Del texto sobre Agustí Villaronga, extrae sin cambios el fragmento que arranca con las palabras que contienen "Con una cinta" y acaba en "división de opiniones.".

* Texto proporcionado:
▼
«El Mar» (Agustí Villaronga)

 

Agustí Villaronga

Con una cinta («Loli Tormenta») aún por estrenar en el momento de escribir estas líneas, el 22 de enero de 2023, el cineasta Agustí Villaronga nos ha dejado a la edad de 69 años. Con la muy triste excusa de su inesperada y temprana muerte, me he animado a recuperar una de sus películas a mi juicio más logradas, si bien sobre esto, como sobre el resto de su no muy extensa pero interesante obra, también hay división de opiniones. 

Autor de obras tan interesantes como el falso documental Aro Tolbukhin: en la mente del asesino» (2002) o la ganadora de 9 Goyas «Pa Negre» (2010), Agustí Villaronga ha sido un experto en dividir al espectador. Sus historias son extremas, crudas y dejan poco margen para lo previsible. Ante su cine, caben sólo dos opciones: o te quedas consternado ante su propuesta y lo aborreces… o no puedes despegar los ojos de la pantalla. Podría parecer que el reconocimiento oficial con el Premio Nacional de Cinematografía era más un intento de «domarle» que de premiar sus indudables méritos, pero Villaronga continuó fiel a su heterodoxia ingobernable hasta el final.
▲
* Datos aportados:
▼
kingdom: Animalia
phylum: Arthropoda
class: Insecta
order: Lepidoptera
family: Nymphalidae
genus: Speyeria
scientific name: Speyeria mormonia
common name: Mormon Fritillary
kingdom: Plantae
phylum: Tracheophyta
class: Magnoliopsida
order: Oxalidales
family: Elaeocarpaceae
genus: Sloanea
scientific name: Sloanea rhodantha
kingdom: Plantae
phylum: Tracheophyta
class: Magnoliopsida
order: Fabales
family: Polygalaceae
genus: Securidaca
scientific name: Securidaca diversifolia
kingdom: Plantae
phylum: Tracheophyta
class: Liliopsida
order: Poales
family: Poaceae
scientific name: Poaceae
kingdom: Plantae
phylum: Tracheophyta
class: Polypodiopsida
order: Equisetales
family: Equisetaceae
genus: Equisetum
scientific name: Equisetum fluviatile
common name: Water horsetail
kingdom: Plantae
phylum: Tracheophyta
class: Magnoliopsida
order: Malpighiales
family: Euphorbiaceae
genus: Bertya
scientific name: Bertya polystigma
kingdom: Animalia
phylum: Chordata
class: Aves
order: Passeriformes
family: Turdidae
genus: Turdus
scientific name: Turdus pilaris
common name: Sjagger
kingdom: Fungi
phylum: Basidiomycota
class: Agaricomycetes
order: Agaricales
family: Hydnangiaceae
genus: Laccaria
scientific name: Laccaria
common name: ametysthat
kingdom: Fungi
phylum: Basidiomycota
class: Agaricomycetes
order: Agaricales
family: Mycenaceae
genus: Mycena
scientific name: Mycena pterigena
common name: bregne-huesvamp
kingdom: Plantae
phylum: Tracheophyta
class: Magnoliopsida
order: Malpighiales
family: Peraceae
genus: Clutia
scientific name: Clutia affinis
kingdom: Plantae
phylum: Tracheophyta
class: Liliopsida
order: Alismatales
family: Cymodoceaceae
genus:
▲
* Tarea resuelta:
Con una cinta («Loli Tormenta») aún por estrenar en el momento de escribir estas líneas, el 22 de enero de 2023, el cineasta Agustí Villaronga nos ha dejado a la edad de 69 años. Con la muy triste excusa de su inesperada y temprana muerte, me he animado a recuperar una de sus películas a mi juicio más logradas, si bien sobre esto, como sobre el resto de su no muy extensa pero interesante obra, también hay división de opiniones.